In the currency commentary, which chart pattern broke out of the 1.58 level and started the move?
::: EXTRACTED TEXT :::
Don't forget, it was the ascending triangle that broke out of the 1.58 level that started this move in the first place. It is because of that we think this level should continue to offer support in the future. Because of the bullishness of this move, we are very hesitant to sell this pair, and we also are bullish of this market because of the central bank stance in this pair.
The Bank of England has recently stated via Mervyn King that it is more than happy with its stance, and believes that its monetary policy is appropriate. Because of this, it looks like the central bank in London won't be bothered adding more liquidity to the marketplace. This should in theory be supportive for the British pound going forward.
Contrast that with the central bank in the United States. The Federal Reserve has recently announced that it was willing to add liquidity to the system in "unlimited amounts", and as such could continue to devalue the dollar in an almost continuous fashion. With this in mind, it does make sense of this pair continues to rise as the yields on fixed income should continue to be better in the United Kingdom and the United States.
We are buying supportive candles at the 1.60 level in order to go long and recognize that the 1.63 level will have to be overcome in order to continue the move higher. If we managed to break below the 1.60 level without supportive action, we will then look to the 1.58 level as our next opportunity to buy the British pound cheaply. We have absolutely no reason to sell this pair right now.
::: RECORD LIST :::
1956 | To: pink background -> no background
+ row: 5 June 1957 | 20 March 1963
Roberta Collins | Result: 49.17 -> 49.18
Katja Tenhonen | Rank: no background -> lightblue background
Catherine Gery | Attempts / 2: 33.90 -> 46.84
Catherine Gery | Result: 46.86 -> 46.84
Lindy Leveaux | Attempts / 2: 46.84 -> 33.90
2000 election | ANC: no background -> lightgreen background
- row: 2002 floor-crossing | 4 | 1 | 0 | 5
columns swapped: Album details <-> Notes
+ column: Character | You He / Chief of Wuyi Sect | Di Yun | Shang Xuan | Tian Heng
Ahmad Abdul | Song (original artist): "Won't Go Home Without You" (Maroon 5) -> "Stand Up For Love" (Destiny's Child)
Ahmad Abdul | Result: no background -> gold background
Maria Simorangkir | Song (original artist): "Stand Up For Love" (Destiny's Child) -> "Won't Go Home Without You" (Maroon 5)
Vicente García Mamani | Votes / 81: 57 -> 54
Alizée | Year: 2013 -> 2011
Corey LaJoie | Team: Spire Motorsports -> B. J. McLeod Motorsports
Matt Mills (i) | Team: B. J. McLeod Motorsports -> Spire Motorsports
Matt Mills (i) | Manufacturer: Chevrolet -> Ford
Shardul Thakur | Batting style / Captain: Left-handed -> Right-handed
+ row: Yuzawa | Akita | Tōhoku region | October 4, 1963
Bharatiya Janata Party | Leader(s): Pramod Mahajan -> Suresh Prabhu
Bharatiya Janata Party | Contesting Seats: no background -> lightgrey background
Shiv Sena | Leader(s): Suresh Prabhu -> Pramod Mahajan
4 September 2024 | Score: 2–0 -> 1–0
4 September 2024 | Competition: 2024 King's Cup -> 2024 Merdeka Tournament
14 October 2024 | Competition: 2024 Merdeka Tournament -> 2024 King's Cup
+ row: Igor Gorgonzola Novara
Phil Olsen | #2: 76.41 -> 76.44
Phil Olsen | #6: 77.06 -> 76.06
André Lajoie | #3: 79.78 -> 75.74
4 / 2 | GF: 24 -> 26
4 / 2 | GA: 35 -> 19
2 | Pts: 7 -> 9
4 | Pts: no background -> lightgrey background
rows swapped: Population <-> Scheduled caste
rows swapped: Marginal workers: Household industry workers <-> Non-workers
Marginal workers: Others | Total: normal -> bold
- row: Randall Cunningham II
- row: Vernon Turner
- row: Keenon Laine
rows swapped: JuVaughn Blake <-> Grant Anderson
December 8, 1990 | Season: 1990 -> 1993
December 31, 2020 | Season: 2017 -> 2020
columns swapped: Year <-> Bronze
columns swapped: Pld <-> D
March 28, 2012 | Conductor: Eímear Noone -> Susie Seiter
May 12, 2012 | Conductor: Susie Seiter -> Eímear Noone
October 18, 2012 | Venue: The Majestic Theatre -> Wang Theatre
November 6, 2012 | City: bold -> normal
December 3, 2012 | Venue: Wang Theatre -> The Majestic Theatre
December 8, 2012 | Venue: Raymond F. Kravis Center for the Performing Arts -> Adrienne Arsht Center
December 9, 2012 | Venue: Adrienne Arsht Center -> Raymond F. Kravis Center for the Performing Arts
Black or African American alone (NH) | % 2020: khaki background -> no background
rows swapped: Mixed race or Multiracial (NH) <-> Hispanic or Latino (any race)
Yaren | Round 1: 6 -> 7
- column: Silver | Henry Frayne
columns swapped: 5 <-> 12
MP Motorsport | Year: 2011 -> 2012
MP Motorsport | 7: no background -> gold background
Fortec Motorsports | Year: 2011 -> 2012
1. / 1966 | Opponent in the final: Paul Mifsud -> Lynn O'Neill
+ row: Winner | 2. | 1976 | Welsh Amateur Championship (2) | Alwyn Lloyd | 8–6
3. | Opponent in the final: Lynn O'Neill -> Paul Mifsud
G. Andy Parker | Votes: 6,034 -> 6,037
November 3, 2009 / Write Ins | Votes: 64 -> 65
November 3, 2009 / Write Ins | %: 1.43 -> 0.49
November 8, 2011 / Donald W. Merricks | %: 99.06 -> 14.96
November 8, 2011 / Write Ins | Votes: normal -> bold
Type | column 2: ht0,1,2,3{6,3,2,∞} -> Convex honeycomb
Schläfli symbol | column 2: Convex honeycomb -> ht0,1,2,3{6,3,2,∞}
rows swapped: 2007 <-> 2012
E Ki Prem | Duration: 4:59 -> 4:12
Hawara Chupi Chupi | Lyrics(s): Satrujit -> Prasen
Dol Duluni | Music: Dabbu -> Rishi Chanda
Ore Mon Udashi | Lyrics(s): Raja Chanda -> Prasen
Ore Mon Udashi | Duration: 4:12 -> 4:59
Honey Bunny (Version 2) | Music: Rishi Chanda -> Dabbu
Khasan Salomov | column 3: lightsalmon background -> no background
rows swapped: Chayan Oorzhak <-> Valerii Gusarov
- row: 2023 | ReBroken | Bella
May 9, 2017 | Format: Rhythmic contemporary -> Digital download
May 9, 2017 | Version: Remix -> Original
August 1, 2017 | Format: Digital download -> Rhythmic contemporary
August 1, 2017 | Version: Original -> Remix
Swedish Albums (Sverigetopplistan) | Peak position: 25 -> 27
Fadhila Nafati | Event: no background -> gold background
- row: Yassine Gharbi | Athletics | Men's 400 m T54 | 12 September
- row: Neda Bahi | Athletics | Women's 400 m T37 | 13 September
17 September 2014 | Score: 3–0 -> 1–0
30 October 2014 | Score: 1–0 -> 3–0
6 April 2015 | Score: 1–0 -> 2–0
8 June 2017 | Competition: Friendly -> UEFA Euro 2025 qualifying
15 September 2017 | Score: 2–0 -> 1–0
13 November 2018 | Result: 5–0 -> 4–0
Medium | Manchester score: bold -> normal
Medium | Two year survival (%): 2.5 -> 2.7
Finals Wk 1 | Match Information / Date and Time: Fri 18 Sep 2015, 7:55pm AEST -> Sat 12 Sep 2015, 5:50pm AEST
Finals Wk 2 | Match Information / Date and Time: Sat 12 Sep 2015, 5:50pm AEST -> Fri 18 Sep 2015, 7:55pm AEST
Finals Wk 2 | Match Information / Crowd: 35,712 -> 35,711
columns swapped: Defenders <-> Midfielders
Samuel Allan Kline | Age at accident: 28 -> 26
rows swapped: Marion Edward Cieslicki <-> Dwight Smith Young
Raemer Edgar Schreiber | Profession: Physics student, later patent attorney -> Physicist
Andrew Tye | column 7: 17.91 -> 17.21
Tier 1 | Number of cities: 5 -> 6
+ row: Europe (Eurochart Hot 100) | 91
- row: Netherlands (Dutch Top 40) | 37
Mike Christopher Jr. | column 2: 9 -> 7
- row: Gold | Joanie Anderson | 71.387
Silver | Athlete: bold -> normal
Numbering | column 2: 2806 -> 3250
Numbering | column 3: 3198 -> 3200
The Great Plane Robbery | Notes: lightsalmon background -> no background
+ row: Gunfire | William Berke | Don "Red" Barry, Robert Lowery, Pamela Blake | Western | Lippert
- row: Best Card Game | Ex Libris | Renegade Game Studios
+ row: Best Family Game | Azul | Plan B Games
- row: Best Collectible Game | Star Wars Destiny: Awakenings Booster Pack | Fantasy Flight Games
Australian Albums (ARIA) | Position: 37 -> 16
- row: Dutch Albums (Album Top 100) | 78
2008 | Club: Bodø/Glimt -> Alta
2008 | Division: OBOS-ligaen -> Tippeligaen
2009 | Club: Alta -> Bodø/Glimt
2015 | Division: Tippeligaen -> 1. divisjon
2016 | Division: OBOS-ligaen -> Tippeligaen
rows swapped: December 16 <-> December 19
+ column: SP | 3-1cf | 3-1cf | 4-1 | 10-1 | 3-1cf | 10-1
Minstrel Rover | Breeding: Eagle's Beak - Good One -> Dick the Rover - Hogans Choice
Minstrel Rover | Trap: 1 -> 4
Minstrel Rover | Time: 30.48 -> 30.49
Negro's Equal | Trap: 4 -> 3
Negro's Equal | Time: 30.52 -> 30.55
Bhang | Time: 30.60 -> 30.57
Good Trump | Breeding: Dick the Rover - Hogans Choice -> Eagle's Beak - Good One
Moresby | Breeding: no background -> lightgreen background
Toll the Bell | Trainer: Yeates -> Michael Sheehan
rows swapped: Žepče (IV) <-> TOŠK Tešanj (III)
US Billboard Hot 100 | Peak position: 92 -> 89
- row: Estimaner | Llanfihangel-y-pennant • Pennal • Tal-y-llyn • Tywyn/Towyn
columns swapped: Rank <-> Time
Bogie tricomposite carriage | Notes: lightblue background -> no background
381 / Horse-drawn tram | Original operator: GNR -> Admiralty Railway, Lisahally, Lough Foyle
:::
# EXERCISE SOLUTION
The ascending triangle.